The band’s lineup now includes Dave McGowan on bass rather than his previous keyboard and guitar duties and Euros Childs, formerly of Gorky’s Zygotic Mynci, on keyboards. As with previous record Here, the recording was done in Hamburg. And whether by design or serendipity, the writing credits are split right down the middle, with six tracks written by Blake and six by McGinley.


Opening track ‘Home’ might almost pass you by on first listen, despite being the longest song on the album. After repeated plays when it was a single, it has only grown in my estimation. As an opener, it sets out the record’s stall pretty effectively with the warm vintage amp rhythm guitar tones, a tempo best described as funky pedestrian, and the subtle chord movement in the chorus which balances a sweet optimism with suitably adult sadness.



There’s a lengthy solo section and outro reminiscent of classic nineties TFC song, ‘Gene Clark’. This seems particularly appropriate as the long-term influences on the band’s sound have arguably never been more front and centre, so you’ll need to excuse the forthcoming lists of artists used as unimaginative synonyms for adverbs. ‘Home’ absolutely radiates The Byrds, The Band, Neil Young, and images of well-curated record collections.

Title track ‘Endless Arcade’ is what happens if there’s a genetic splicing incident involving The Pastels and Stereolab.
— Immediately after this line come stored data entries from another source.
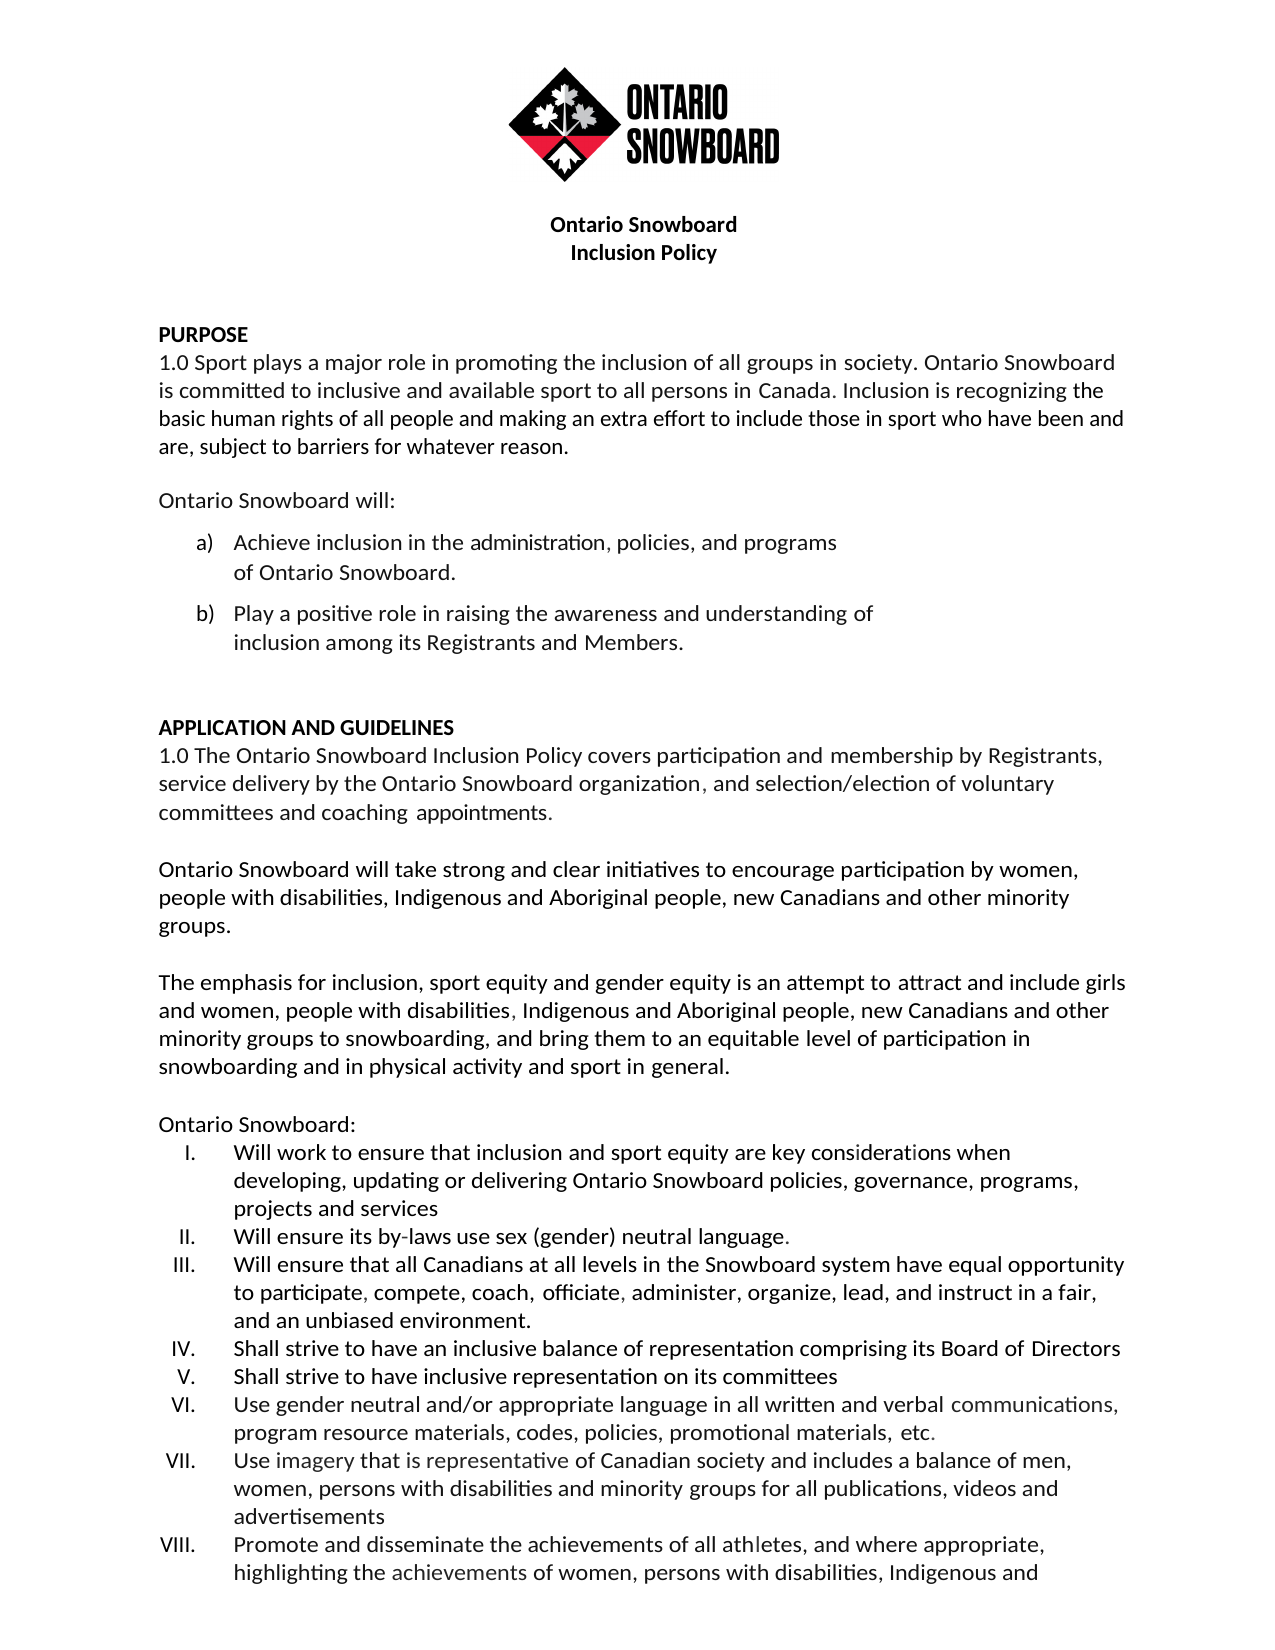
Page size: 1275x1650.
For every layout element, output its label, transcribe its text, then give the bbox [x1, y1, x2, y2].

text PURPOSE [158, 320, 1129, 348]
list Use imagery that is representative of Canadian society and includes a balance of men, women, persons with disabilities and minority groups for all publications, videos and advertisements [196, 1446, 1129, 1530]
text The emphasis for inclusion, sport equity and gender equity is an attempt to attract and include girls and women, people with disabilities, Indigenous and Aboriginal people, new Canadians and other minority groups to snowboarding, and bring them to an equitable level of participation in snowboarding and in physical activity and sport in general. [158, 968, 1129, 1080]
text Ontario Snowboard: [158, 1110, 1129, 1138]
list Achieve inclusion in the administration, policies, and programs of Ontario Snowboard. [196, 528, 852, 586]
list Play a positive role in raising the awareness and understanding of inclusion among its Registrants and Members. [196, 599, 960, 656]
text 1.0 Sport plays a major role in promoting the inclusion of all groups in society. Ontario Snowboard is committed to inclusive and available sport to all persons in Canada. Inclusion is recognizing the basic human rights of all people and making an extra effort to include those in sport who have been and are, subject to barriers for whatever reason. [158, 348, 1129, 460]
text APPLICATION AND GUIDELINES [158, 713, 1129, 742]
list Will ensure its by-laws use sex (gender) neutral language. [196, 1222, 1129, 1250]
list Shall strive to have inclusive representation on its committees [196, 1362, 1129, 1390]
list Will ensure that all Canadians at all levels in the Snowboard system have equal opportunity to participate, compete, coach, officiate, administer, organize, lead, and instruct in a fair, and an unbiased environment. [196, 1250, 1129, 1334]
picture [508, 67, 779, 182]
list Promote and disseminate the achievements of all athletes, and where appropriate, highlighting the achievements of women, persons with disabilities, Indigenous and Aboriginal populations, and minority groups in snowboarding. [196, 1530, 1129, 1586]
text 1.0 The Ontario Snowboard Inclusion Policy covers participation and membership by Registrants, service delivery by the Ontario Snowboard organization, and selection/election of voluntary committees and coaching appointments. [158, 742, 1129, 826]
list Will work to ensure that inclusion and sport equity are key considerations when developing, updating or delivering Ontario Snowboard policies, governance, programs, projects and services [196, 1138, 1129, 1222]
list Use gender neutral and/or appropriate language in all written and verbal communications, program resource materials, codes, policies, promotional materials, etc. [196, 1390, 1129, 1446]
text Ontario Snowboard will take strong and clear initiatives to encourage participation by women, people with disabilities, Indigenous and Aboriginal people, new Canadians and other minority groups. [158, 855, 1129, 939]
list Shall strive to have an inclusive balance of representation comprising its Board of Directors [196, 1334, 1129, 1362]
text Ontario Snowboard will: [158, 487, 1129, 515]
Euros Childs’ solo steals the show. If there’s a keyboard solo sweet spot somewhere between freakout and total restraint, it has just had its dictionary entry updated.

‘Warm Embrace’ is a charming, jangly chunk of Sixties-ness not entirely of different parentage to ‘Little Miss Strange’, the Noel Redding song on Jimi Hendrix’s Electric Ladyland. It was the first track anyone heard from this album, and there has been a trifling global problem in between, but ‘Everything is Falling Apart’ is still as class as when you heard it in 2019.

‘The Sun Won’t Shine on Me’ is a clever clash of elements that somehow works. For the first two minutes it’s an almost hymnal vocal harmony, singing rather self-depreciating sentiments in a waltz-time. The last minute is the same, but the stomp boxes are on. It feels like it shouldn’t work but the melody has the sort of rolling codas that lend to being sung whilst walking in diagonal vectors between the pub and home.



‘Come With Me’ has pleasing Delgados-like verses with a hint of Beach Boys in the chorus. The ever-changing second chorus line includes ‘together we’ll hide from reality, ‘together we’ll fly across the open sea’, ‘together we’ll slide into symmetry’ and ‘together we’ll ride to infinity’, all of which should be quite banal, but I find them quite romantic. Except the Buzz Lightyear one, which is just weird. The guitar tones that form the bedrock of ‘In Our Dreams’ are a thing of beauty – moving from slightly overdriven to clear, ringing chimes oozing chorus and reverb.

Released as a single in January, ‘I’m More Inclined’ is a touching love song with a Motown drumbeat in the chorus and deceptively clever lyrics, playing off religious imagery with the human concepts of love and longing.



The consistent and fairly minimalist production leaves the songwriting completely exposed. For the most part, this plays into Blake and McGinley’s craftsman-like hands, but ‘The Future’ and ‘Living With You’ are both fairly unremarkable except for the particularly aquatic solo on the latter. Final track ‘Silent Song’ is a cinematic way to close any album. A headphones-on-ceiling-starer full of Syd Barrett-ish observations over a lazy tempo.

Whatever my expectations were, Endless Arcade exceeded them. Should you worry about the ‘dad rock’ label? Absolutely not. Just as every nominative genre covers a qualitative spectrum ranging from bin juice to stardust, so does every dad and so does every rock, I’m sure.